Daha birçok rivayet ve hikaye var buraya sığdıramadığımız. Siz ilk bulguları 39.000 yıl öncesine dayanan zeytin ağaçları ve yağının hikayelerinin bir kısmına tanıklık ettiniz. Şimdi sıra geldi bu yağın nasıl elde edildiğine. Zeytinler yolculuğuna burada devam ediyor. Hadi, hız kesmeden devam edelim.
Her zeytin tanesi emek: Zeytinyağı nasıl yapılır?
Zeytinyağı. Yağ asitlerince oldukça zengin olan, kokusuyla büyüleyen, faydaları üzerine ansiklopediler yazılmış, bir meyveden çıkan en güzel sıvı. Şakası yok. Emek istiyor her aşaması. Bakımı ayrı özen, yetiştirmesi bambaşka bir dünya. Peki, bu minicik zeytin tanelerinden bu yağ nasıl elde ediliyor? Aranızda bu sorunun cevabını merak edenleriniz vardır. Gel vatandaş, sorularının cevapları burada.

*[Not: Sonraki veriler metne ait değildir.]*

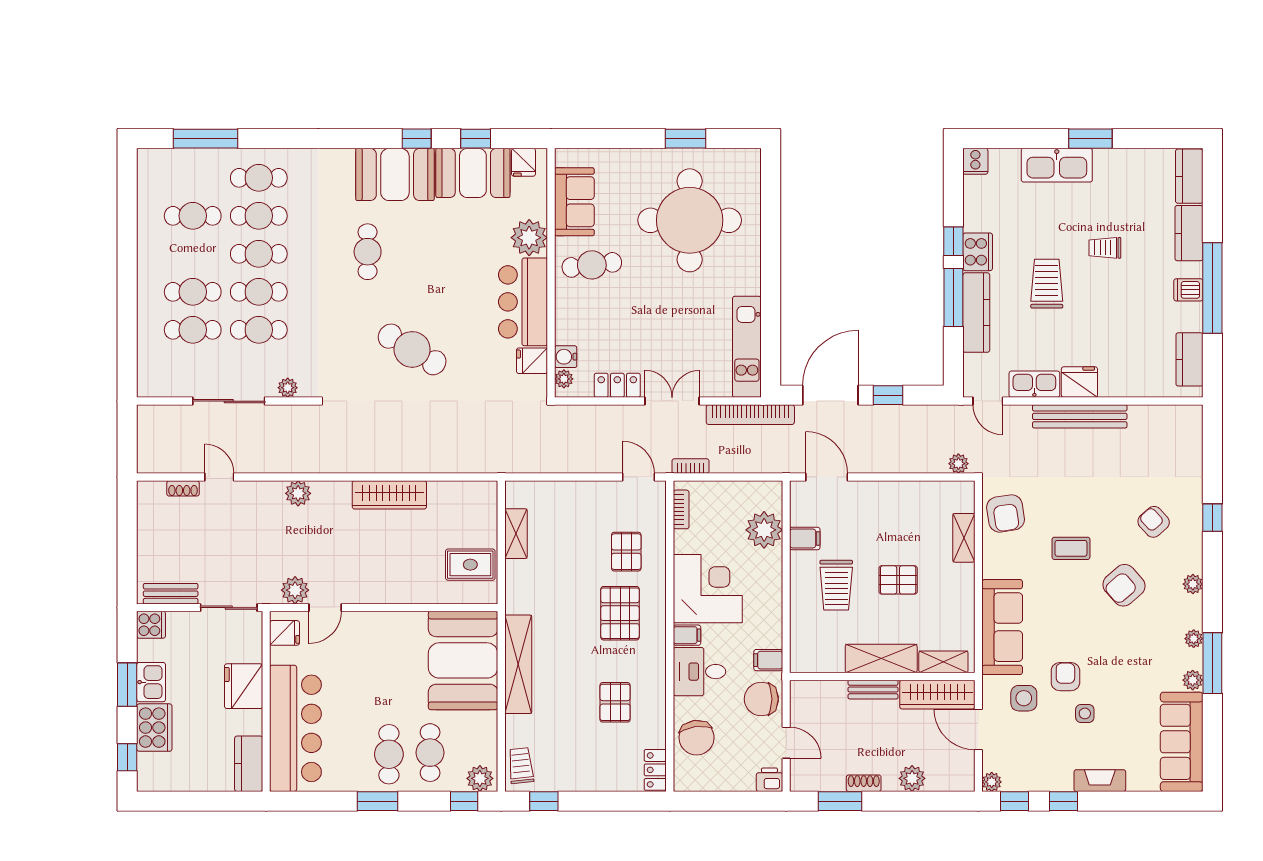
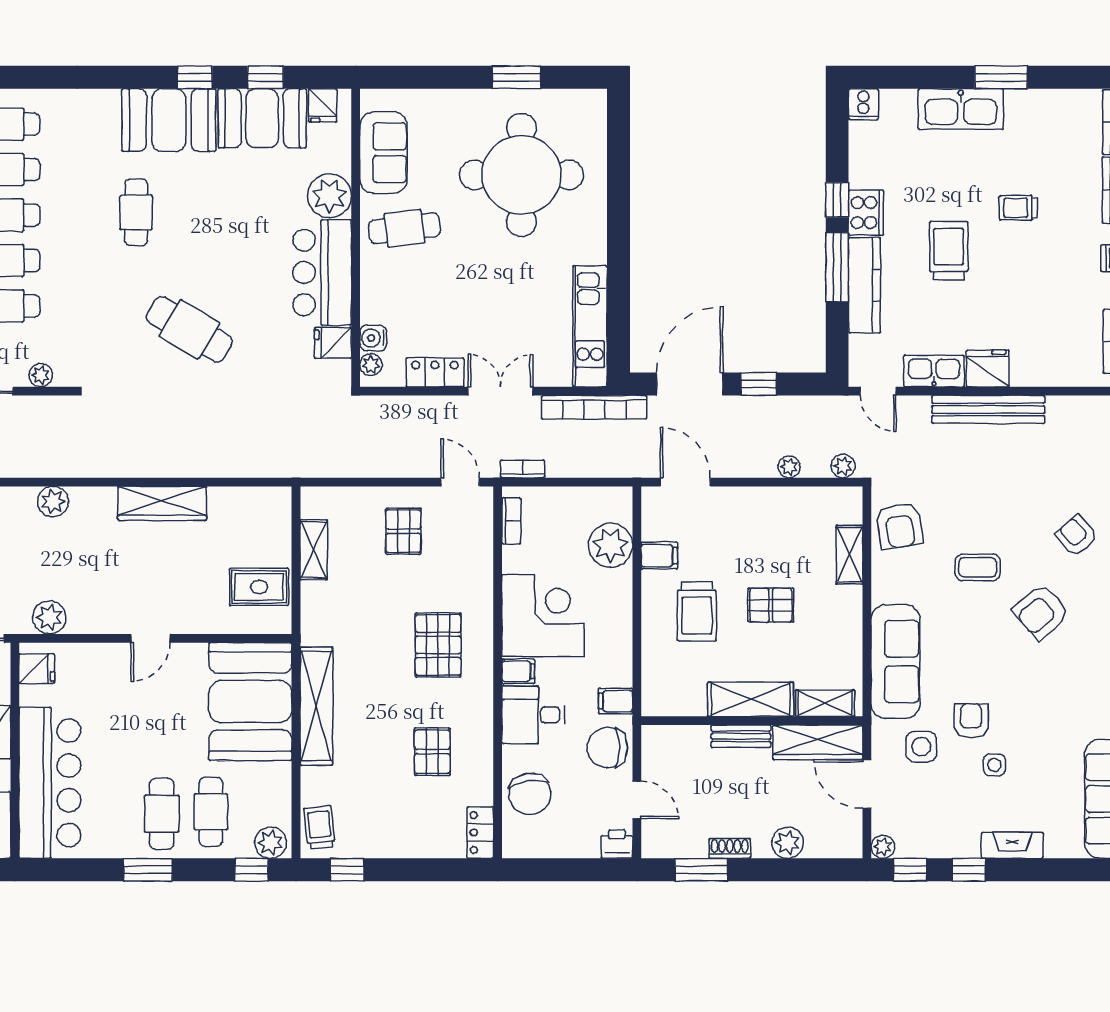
plant: (913, 464) -> (789, 467), added
pallet: (626, 552) -> (403, 531), moved
door: (325, 608) -> (150, 638), moved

Zeytinyağının yolculuğu daha dalda başlıyor. Sırıkla, elle ya da makineyle hasat edilen zeytinler bir yerde toplanıyor. İçlerindeki taşlar, yapraklar, toprak ve diğer yabancı cisimler ayıklanıyor. Sıkılmaya hazır hale getiriliyor. Ezilmemelerine, sağlam kalmalarına özen gösteriliyor.
Teknoloji bu kadar gelişmeden önce zeytinler, iki ağır taşın arasında yavaş yavaş ezilerek, iki kez bu işlemden geçerek elde edilirdi. Teknolojinin gelişmesiyle bu görevi kocaman makineler devraldı. Toplanan zeytinler, bu makinelere teslim ediliyor. Öncelikle tekrar bir ayıklama işleminden geçiyor. Tüm yabancı maddeler ayrıştırılıyor. İçinde herhangi bir maddenin kalmaması önemli. İçine karışan bir yaprak, bir toprak parçası dahi zeytinyağının tadını acılaştırabilir, bozabilir.
Ardından ikinci işleme, yıkama işlemine geçiliyor. Bu işlemde temizlenen zeytinler, iyice yıkanıp, kurutuluyor ve üçüncü aşamaya hazır hale geliyor. Bu aşamada zeytinler çekirdekleri ayıklanıyor ve sadece etli kısımları kalıyor. Bu şekilde yağlar daha çabuk açığa çıkıyor, daha kolay eziliyor. Burada yarı hamur haline geliyor.